▶ [Task directions]
Nothing but a number belongs in the answer: how many lines of the records below contain the string "with".

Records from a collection
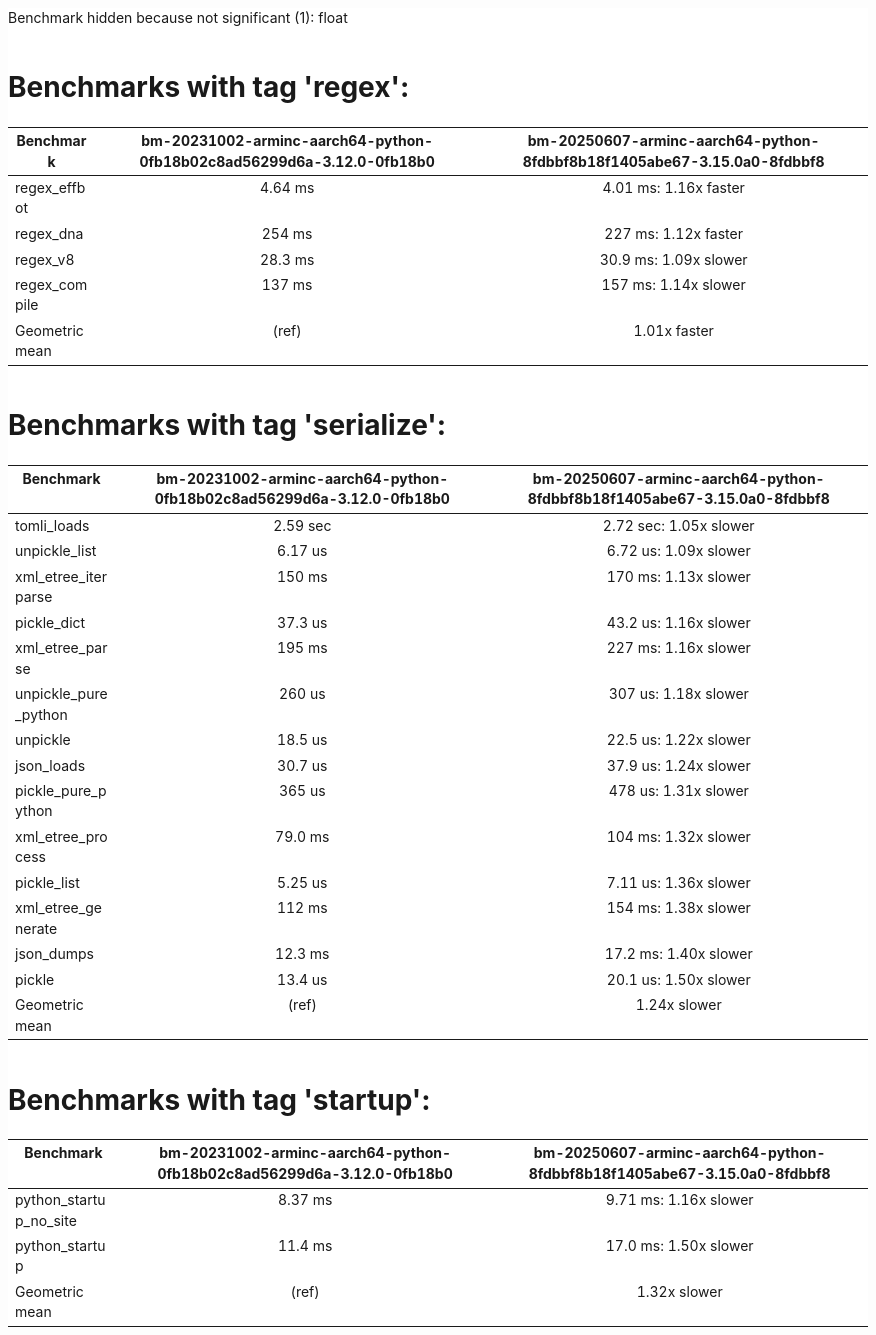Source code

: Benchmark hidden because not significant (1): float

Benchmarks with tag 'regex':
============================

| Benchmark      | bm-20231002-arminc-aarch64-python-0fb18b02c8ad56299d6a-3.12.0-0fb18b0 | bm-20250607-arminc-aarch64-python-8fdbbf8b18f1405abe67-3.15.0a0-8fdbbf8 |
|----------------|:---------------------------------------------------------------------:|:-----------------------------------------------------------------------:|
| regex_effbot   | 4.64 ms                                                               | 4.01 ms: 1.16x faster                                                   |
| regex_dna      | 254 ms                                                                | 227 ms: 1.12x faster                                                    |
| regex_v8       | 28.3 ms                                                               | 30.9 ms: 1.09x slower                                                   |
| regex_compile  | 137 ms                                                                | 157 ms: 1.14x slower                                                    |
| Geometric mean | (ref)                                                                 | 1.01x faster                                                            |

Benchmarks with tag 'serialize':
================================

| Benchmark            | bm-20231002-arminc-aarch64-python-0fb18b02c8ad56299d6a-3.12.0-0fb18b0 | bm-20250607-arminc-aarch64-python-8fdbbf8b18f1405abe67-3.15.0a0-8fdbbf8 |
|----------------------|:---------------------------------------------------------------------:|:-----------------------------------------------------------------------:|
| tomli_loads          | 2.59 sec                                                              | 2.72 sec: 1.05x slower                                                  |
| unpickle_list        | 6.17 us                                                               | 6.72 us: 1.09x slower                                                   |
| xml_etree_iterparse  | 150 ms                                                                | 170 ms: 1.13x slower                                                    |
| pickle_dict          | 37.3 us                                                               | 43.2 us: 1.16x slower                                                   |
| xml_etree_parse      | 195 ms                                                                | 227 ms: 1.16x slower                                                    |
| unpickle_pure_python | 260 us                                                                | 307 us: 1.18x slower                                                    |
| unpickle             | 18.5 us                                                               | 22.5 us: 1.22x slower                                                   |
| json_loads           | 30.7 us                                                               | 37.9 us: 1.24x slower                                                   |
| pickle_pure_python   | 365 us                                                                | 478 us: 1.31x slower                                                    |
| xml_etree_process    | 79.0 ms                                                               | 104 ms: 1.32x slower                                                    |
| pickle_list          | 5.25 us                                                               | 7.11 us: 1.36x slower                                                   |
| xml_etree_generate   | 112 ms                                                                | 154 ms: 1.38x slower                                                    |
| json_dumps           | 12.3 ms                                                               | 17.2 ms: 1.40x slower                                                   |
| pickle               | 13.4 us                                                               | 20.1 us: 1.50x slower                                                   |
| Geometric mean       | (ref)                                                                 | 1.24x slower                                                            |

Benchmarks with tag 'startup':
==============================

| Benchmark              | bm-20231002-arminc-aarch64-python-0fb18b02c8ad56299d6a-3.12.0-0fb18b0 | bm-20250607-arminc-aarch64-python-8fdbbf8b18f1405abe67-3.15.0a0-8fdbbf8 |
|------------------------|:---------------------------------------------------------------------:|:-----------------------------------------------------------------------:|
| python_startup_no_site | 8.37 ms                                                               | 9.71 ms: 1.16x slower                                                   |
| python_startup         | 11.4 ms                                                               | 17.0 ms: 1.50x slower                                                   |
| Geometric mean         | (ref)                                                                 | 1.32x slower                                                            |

▶ [Written response]
3